*SUPPLIED TEXT*.
----

Months after it was delivered, he is still finding it hard to find his feet, even disrupting one thing that is also dear to him — music. He has even had to change his identity on social media.
“My whole life I have been raised as a Tshuma and that is the only family that I have ever known. I got really hurt and I even changed my Facebook name to Ka Bulawayo Derick Sipho. After that revelation friends came forward to help.
They gave me strength and supported me during this traumatising time. I have been well despite everything. The whole drama made me stop plans to release my next album. I had to figure myself out,” he said.
Despite the fact that he had been first disowned by Majaivana before he unearthed his true heritage, Derick said he would not abandon his career and neither would he stop making use of Majaivana classic-laden catalogue and signature sound.
“I will continue doing music because that’s my talent and no one else’s. I thank God for that. I will maintain the same direction in my career.
I will only change my arts name to Ka Bulawayo Derick Sipho,” he said.
The last few months have kick-started a journey of self discovery for Derick and while a large part of his life is shattered, he is also keen to discover his true self. Who was his father? How was he as a man? Does he have any siblings that he does not know of as yet? These are the questions in his mind that need urgent answers.
“If I have sisters and brothers out there I need to know. I really need to find them and even see where my father’s remains are. They kept me living a lie for 40 years. I pray to God I can get over this and move on with my life.”

----

*SUPPLIED INFORMATION*.

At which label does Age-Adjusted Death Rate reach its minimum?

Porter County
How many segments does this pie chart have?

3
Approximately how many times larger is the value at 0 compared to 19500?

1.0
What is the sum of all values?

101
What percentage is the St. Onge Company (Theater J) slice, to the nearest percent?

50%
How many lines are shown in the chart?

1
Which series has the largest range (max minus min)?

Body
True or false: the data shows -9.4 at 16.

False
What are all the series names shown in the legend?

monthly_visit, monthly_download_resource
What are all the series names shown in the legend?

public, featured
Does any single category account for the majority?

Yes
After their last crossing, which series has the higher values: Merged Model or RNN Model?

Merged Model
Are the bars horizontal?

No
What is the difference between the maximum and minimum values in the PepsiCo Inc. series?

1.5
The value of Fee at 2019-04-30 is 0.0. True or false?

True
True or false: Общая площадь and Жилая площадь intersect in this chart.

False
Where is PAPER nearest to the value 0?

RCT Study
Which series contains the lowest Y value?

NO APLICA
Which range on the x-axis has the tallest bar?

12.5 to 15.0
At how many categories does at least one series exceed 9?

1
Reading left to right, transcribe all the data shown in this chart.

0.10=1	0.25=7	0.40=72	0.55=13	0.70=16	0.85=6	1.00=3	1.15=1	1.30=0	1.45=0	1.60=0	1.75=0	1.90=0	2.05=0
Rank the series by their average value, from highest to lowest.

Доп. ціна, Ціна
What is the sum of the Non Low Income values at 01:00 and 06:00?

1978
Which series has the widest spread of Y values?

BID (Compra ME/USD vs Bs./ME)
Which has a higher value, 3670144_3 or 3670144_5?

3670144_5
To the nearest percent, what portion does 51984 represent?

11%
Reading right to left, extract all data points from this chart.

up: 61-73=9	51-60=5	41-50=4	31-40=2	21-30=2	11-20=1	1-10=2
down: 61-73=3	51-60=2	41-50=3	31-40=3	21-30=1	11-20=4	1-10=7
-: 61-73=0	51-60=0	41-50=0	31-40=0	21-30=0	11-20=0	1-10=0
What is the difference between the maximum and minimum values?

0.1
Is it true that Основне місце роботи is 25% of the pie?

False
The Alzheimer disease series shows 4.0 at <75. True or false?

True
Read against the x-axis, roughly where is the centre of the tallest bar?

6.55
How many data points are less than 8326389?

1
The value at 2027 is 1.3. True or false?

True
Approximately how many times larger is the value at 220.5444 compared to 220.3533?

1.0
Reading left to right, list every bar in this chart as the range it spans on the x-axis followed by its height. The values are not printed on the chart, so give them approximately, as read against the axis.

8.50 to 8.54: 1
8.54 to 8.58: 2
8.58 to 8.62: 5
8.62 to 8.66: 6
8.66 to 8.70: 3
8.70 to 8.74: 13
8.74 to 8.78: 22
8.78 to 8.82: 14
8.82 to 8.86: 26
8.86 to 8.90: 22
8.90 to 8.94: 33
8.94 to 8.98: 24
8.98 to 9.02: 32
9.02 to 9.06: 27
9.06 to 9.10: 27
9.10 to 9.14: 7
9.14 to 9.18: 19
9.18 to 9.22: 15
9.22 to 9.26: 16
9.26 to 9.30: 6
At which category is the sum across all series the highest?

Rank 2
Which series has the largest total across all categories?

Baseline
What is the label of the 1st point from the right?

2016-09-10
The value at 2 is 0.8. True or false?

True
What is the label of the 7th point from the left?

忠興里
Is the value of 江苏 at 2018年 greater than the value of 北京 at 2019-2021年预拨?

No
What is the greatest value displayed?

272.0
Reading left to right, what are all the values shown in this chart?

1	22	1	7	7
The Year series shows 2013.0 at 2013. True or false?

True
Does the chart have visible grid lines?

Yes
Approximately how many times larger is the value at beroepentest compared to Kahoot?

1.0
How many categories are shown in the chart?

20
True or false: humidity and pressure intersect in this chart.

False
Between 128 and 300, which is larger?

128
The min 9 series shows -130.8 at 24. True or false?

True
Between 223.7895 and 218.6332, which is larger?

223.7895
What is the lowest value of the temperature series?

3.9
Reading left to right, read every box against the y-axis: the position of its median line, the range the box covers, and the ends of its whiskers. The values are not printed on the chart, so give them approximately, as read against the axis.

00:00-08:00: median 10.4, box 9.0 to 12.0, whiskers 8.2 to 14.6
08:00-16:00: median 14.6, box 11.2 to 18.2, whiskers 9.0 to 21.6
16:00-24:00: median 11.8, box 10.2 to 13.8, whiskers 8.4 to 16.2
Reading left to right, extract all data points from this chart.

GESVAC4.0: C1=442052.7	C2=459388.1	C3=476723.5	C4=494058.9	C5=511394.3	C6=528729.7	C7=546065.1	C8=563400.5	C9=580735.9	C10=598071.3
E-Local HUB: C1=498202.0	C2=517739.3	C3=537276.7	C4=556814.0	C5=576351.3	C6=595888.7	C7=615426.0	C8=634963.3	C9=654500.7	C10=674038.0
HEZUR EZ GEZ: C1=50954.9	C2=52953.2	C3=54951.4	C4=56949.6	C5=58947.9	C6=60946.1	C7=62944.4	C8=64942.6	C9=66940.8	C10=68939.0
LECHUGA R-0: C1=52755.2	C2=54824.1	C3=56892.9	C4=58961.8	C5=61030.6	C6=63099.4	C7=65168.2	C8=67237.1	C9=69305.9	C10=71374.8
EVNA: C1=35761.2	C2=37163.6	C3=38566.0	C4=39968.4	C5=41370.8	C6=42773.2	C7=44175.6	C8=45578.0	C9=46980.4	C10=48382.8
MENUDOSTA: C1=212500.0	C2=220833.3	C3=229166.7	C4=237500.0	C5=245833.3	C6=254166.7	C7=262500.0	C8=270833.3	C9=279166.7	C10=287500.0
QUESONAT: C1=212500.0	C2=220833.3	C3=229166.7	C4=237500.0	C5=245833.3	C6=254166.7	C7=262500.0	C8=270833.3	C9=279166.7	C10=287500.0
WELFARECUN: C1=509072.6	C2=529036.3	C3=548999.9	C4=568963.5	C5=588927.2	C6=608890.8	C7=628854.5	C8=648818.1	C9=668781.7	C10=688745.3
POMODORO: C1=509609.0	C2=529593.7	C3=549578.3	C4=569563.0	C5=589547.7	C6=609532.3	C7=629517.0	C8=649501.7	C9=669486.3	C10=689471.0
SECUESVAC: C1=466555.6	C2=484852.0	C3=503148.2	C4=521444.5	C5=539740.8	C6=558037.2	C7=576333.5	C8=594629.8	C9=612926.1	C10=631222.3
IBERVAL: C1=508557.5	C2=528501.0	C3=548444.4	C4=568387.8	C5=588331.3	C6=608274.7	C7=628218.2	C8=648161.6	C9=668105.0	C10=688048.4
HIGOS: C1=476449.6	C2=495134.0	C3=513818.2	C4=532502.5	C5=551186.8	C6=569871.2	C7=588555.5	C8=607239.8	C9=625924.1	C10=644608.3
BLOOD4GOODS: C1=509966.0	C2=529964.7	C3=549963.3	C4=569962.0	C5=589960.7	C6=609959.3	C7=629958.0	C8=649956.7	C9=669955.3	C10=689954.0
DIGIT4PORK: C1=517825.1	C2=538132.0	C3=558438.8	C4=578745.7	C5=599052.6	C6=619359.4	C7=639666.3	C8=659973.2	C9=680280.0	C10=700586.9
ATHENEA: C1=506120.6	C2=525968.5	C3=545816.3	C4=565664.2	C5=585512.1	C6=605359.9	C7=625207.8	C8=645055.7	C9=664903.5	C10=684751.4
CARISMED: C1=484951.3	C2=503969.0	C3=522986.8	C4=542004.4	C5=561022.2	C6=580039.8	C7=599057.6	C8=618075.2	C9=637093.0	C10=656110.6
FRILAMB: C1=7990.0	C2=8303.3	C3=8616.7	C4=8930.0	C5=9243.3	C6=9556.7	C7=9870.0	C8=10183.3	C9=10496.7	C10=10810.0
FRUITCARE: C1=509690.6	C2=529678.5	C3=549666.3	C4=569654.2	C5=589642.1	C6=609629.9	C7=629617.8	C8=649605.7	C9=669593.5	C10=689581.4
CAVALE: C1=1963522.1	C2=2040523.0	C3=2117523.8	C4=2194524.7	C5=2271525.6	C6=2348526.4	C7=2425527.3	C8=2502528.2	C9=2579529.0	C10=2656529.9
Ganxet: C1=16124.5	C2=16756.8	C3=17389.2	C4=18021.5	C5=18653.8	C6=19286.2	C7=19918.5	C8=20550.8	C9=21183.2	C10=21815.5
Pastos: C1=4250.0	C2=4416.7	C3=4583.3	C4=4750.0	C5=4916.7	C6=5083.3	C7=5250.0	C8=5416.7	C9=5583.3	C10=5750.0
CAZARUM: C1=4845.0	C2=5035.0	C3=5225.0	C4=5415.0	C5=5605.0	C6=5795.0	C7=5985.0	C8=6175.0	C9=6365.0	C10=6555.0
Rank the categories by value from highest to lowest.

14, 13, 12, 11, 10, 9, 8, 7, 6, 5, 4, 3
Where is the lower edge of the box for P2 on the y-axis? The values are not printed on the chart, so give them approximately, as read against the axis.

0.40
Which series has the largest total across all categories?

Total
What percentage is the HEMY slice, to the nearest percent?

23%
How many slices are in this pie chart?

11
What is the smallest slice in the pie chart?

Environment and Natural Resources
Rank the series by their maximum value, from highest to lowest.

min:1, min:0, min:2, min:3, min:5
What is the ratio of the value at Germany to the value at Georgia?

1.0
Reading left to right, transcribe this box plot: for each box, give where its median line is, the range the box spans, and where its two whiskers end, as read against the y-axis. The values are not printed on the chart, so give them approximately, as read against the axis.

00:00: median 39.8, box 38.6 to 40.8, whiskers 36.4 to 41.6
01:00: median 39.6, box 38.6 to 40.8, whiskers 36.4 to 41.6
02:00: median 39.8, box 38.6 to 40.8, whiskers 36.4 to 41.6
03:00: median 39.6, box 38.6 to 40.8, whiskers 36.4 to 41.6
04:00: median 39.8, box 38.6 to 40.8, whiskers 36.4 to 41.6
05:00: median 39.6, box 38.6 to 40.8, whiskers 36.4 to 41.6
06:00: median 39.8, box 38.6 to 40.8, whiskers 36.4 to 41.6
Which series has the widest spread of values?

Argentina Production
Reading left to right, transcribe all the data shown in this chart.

----

*TASK DESCRIPTION*. In the passage about Derick, what name did he say he would use as his arts name?

*SOLUTION TO THE EXERCISE*. Ka Bulawayo Derick Sipho.